The bike I will use for the ride is a Kona Dew Drop. It's not the lightest of bikes but it did come with disc brakes which are just wonderful in the wet. I think it would be very difficult for me to go back to rim brakes now after riding with discs for so long. The Kona is fitted with a Topeak rack to carry a Topeak rack bag and also Ortlieb Classic roll top rear panniers. I'm undecided on the need for my handlebar bag on the ride. Pros - handy to have things easily getatable in the bar bag; easy to take off and carry into cafes etc. Cons - Additional drag; gets in the way of my GPS and light. Probably will go with just the rack bag and panniers. Training rides in April will confirm the choice. I decided during my ascents of the Lecht and Cairn o'Mount on a three day training trip with Ron last summer that smaller gears would be better. The original 52/42/30 chainset has now been replaced with one with 48/38/26 rings for those hills that have chevrons pointing towards me! If I can't get up them with the smallest gear then I'll just have to get off and walk (but I can't see me letting that happen). It also sports my now comfy Brooks Flyer Special saddle when I have taken it off the Rockhopper. It really would be better to have two saddles but the changeover is relatively quick and easy. I seemed to cope quite well on it on my three day trip last summer. I hope that three weeks in the saddle will be just as painless.
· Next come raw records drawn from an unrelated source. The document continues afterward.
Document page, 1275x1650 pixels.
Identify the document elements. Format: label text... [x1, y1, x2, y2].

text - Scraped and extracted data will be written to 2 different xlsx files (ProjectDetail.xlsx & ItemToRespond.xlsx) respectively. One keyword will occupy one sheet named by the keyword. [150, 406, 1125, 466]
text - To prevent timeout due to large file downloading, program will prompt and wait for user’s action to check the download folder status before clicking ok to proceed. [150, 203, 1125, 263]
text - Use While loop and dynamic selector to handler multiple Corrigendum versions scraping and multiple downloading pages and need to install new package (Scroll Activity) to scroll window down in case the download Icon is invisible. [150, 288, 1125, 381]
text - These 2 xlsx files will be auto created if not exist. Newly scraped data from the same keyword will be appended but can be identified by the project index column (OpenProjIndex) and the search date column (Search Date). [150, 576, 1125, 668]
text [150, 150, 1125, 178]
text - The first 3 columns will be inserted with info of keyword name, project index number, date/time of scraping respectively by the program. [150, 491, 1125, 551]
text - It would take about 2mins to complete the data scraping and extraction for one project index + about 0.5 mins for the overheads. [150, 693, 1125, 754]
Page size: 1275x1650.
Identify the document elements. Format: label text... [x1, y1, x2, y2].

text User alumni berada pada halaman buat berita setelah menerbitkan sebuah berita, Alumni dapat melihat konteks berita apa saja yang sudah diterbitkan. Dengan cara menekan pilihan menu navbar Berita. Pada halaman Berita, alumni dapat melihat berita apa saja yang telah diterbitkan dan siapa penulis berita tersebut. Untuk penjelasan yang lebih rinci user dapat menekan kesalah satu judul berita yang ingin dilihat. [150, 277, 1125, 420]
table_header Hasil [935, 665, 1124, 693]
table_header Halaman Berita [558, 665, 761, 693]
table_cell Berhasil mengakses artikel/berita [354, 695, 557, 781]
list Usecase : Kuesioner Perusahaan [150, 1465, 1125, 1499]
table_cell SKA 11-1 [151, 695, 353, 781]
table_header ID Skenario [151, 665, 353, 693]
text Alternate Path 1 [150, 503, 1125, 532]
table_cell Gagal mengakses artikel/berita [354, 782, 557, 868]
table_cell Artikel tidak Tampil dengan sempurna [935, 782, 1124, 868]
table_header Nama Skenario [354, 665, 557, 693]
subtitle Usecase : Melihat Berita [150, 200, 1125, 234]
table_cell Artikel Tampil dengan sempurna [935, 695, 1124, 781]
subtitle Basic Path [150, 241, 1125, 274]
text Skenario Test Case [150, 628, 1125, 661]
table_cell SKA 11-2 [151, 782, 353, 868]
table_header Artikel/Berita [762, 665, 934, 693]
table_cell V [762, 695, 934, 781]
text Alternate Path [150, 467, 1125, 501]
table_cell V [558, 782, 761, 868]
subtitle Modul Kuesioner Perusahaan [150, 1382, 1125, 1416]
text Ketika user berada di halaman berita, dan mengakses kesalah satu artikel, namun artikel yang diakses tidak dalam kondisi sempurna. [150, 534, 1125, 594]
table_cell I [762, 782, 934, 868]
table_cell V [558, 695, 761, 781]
I'm looking forward to our run up to Glencarron Lodge and back in April and the prospect of doing a tour over the Bealach na Ba to Applecross, Shieldaig, Kinlochewe and Achnasheen and/or over the Rattagan pass to Glenelg, ferry to Skye, back over the bridge then via Plockton to the lodge+. The main reason in going to Glencarron is to climb Slioch to reduce my outstanding Munros for my second round down to 20. Progress to compleation (sic) has been much reduced lately due to cycling instead of walking but maybe once this ride is done I will be able to make some more progress on the hills. I hope to update these pages as things progress.


* 13/4/11

+ The details from these rides are now on the training days page.

Addendum: The new chainset was better but the 34T bottom gear on the 8 speed casette was a pain to change down to as it was such a big jump up from the one below. I now have an 11-32T casette with more even gaps but that gave me a higher bottom gear. To compensate I now have a 24T inner ring up front. The 1:0.75 bottom gear proved to be very useful on several sections of the trip and even when I didn't need it it was good to know that it was there if it was needed. On the practice trips and my commute I worked to increase my cadence quite a lot so I was able to spin low gears up hill for long periods which was much easier. The training runs proved their worth in sorting out details like that. I'm not sure they were so necessary from the fitness point of view as the climbing on my commute is quite substantial and done 5 days most weeks it gives a very good base to work from.